Source: Telos Asset Management Company, Federal Reserve Bank of St. Louis, Capital IQ

Five out of five recessions had negative one-year returns when the recession lasted longer than one year, and the average one-year return for this cohort was -32%. In the cohort of short-duration recessions, 75% of the one-year returns were positive with an average return of 14%.
 
Our overall conclusion:
  1. Given the current price of today’s stock market (trading at 21 times earnings), the short-term risks are higher if we were to enter into a recession within the next twelve to eighteen months.

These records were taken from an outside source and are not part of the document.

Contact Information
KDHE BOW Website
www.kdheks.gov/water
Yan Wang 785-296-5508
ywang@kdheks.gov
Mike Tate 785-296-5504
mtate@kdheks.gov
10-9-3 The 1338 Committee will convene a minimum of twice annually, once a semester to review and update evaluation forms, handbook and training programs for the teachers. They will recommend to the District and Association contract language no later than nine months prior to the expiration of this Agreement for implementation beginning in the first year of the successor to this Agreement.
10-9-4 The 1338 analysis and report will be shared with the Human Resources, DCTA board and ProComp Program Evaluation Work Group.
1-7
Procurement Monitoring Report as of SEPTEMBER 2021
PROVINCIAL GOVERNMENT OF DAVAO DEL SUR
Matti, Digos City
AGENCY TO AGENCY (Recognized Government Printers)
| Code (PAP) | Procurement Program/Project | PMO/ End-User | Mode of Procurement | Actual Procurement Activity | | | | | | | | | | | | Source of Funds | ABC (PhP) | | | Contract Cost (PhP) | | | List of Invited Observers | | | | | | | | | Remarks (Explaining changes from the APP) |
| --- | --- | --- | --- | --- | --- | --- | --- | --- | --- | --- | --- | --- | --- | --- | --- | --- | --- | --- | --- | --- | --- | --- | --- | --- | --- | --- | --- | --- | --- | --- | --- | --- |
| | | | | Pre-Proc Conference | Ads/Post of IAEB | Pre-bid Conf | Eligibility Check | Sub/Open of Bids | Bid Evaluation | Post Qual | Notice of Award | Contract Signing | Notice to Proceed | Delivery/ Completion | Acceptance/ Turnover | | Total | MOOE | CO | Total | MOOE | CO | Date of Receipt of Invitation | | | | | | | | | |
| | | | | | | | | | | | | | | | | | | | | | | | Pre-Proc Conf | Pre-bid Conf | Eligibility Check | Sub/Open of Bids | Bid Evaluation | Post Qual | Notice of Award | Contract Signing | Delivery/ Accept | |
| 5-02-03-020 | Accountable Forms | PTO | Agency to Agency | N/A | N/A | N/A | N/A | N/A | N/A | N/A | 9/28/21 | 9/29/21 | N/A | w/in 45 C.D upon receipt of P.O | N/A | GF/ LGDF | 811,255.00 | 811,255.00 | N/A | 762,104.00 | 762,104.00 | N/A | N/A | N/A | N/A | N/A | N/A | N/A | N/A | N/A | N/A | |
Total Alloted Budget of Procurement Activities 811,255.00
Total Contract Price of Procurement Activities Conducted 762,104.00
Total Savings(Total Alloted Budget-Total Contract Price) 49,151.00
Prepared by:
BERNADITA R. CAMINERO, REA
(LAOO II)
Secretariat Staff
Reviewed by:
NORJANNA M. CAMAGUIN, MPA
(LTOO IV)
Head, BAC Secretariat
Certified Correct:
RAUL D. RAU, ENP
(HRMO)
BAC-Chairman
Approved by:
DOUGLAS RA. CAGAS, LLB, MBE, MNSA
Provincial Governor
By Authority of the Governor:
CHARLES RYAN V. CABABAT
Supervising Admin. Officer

  2. The length and depth of the next recession are likely to impact the short-term returns to investors, and neither of these factors can be predicted with any level of accuracy.
  3. Investors who stay the course and remain disciplined through future recessions have a higher probability of achieving their long-term goals. The 6% return earned by investors who remained invested over the three to five-year periods was not outside the bounds of the long-term rate of return for equities.